The leaders were convinced that the casualties would be high. Most of the Americans and some of the British had no battle experience and contemplated the coming ordeal with sang-froid: those British divisions which had been brought home from fighting in the desert and Italy were altogether less optimistic. They knew the ferocity with which the Wehrmacht fought and did not relish meeting it in the defense of the approaches to the Reich. Lieutenant Edwin Bramall, a new subaltern with the veteran 2nd King's Royal Rifle Corps (and a future British chief of staff), thought the battalion was ‘worn out.’

By contrast, Keegan states, Eisenhower's naval aide found the young American officers who had not seen action ‘as green as growing corn’, and asked himself, “How will they act in battle and how will they look in three months' time?” Such worries proved to be unfounded. Most British troops, however battle-weary, rose to the challenge of Normandy; the Americans grew into it almost overnight, once again demonstrating that three minutes of combat exceeds in value three years of training in making a soldier.
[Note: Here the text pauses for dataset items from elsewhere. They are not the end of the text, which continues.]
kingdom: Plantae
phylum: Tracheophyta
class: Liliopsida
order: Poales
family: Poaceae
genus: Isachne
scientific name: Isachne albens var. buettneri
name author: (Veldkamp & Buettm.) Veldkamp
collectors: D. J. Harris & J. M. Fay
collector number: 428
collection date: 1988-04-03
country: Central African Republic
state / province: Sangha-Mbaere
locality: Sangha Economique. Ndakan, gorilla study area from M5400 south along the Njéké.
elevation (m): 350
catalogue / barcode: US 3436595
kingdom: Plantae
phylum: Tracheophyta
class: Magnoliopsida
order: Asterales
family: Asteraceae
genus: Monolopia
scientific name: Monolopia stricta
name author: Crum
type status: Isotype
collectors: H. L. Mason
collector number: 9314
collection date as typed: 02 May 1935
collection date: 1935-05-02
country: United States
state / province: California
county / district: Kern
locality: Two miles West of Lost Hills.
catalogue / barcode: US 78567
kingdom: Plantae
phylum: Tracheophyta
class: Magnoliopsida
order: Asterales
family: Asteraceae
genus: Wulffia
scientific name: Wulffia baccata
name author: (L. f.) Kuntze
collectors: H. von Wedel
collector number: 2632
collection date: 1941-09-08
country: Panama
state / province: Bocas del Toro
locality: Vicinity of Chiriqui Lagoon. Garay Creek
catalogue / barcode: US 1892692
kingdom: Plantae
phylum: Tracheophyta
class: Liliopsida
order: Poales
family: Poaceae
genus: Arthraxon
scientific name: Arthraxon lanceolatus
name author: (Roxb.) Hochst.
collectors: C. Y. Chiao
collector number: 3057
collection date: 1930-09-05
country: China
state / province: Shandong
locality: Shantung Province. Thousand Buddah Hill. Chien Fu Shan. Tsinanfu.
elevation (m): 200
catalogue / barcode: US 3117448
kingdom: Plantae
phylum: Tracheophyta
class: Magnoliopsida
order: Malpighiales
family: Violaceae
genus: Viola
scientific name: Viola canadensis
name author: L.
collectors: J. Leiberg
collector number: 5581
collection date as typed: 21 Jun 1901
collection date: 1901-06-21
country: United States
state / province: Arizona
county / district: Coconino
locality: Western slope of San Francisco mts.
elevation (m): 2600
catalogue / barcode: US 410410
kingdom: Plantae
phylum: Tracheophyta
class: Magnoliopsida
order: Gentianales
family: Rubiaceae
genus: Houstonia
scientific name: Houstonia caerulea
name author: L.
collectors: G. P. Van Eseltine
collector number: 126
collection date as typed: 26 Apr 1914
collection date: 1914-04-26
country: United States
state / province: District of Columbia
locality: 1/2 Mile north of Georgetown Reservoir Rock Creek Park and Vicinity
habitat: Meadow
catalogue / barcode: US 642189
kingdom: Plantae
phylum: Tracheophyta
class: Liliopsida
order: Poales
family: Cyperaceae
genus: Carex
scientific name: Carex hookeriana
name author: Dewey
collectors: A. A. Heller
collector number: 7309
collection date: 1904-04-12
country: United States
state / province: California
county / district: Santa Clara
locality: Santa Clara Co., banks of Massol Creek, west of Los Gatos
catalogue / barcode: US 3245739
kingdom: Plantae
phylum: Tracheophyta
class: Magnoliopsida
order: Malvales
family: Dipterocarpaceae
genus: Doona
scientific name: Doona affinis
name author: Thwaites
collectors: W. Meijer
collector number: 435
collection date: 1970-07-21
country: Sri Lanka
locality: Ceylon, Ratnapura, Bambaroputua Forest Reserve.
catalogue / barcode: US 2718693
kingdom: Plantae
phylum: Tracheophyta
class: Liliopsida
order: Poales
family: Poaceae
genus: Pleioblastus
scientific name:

No military formation, moreover, was to win a more ferocious reputation in Normandy than the 12th SS Panzer Division ‘Hitler Jugend’, whose soldiers had been recruited direct from the Nazi youth movement at the age of sixteen in 1943.

When the morning of D-Day dawned, the spectacle, Keegan says, was perhaps more dramatic than any soldiers, sailors or airmen had ever seen at the beginning of any battle. On the Normandy coast, the sea from east to west and as far north as the seaward horizon was filled with ships; literally by the thousands, and the sky thundered with the passage of aircraft.

These words give us pause. Iraq and Afghanistan give us pause. This isn't the same June 6th as a year ago. We are not the same people. We've lost our self-respect. We've lost our way. But not for good. We can rise from the ashes of confusion and despair. We can apologize to the entire world for our pride and betrayal of the ideals decent people everywhere hold dear. We've sold the world's trust for the rancid pride of going to war just because we could.

And if anyone thinks it can be won again without humility and prayer, hard work and honest dealing with those within and beyond our borders, he or she is living in a world of make-believe.

We're in this together, friends. Let us pray for all those who have so generously given “the last full measure of devotion” on every battle field, that we might live in freedom. May we become day by day, worthy of their sacrifices for this great, but crippled land of ours, and promise to strive for the time when we shall be a Land of Hope for the world once more. Eternal rest give unto them, O Lord, and a nation's heartfelt thanks. God bless us all.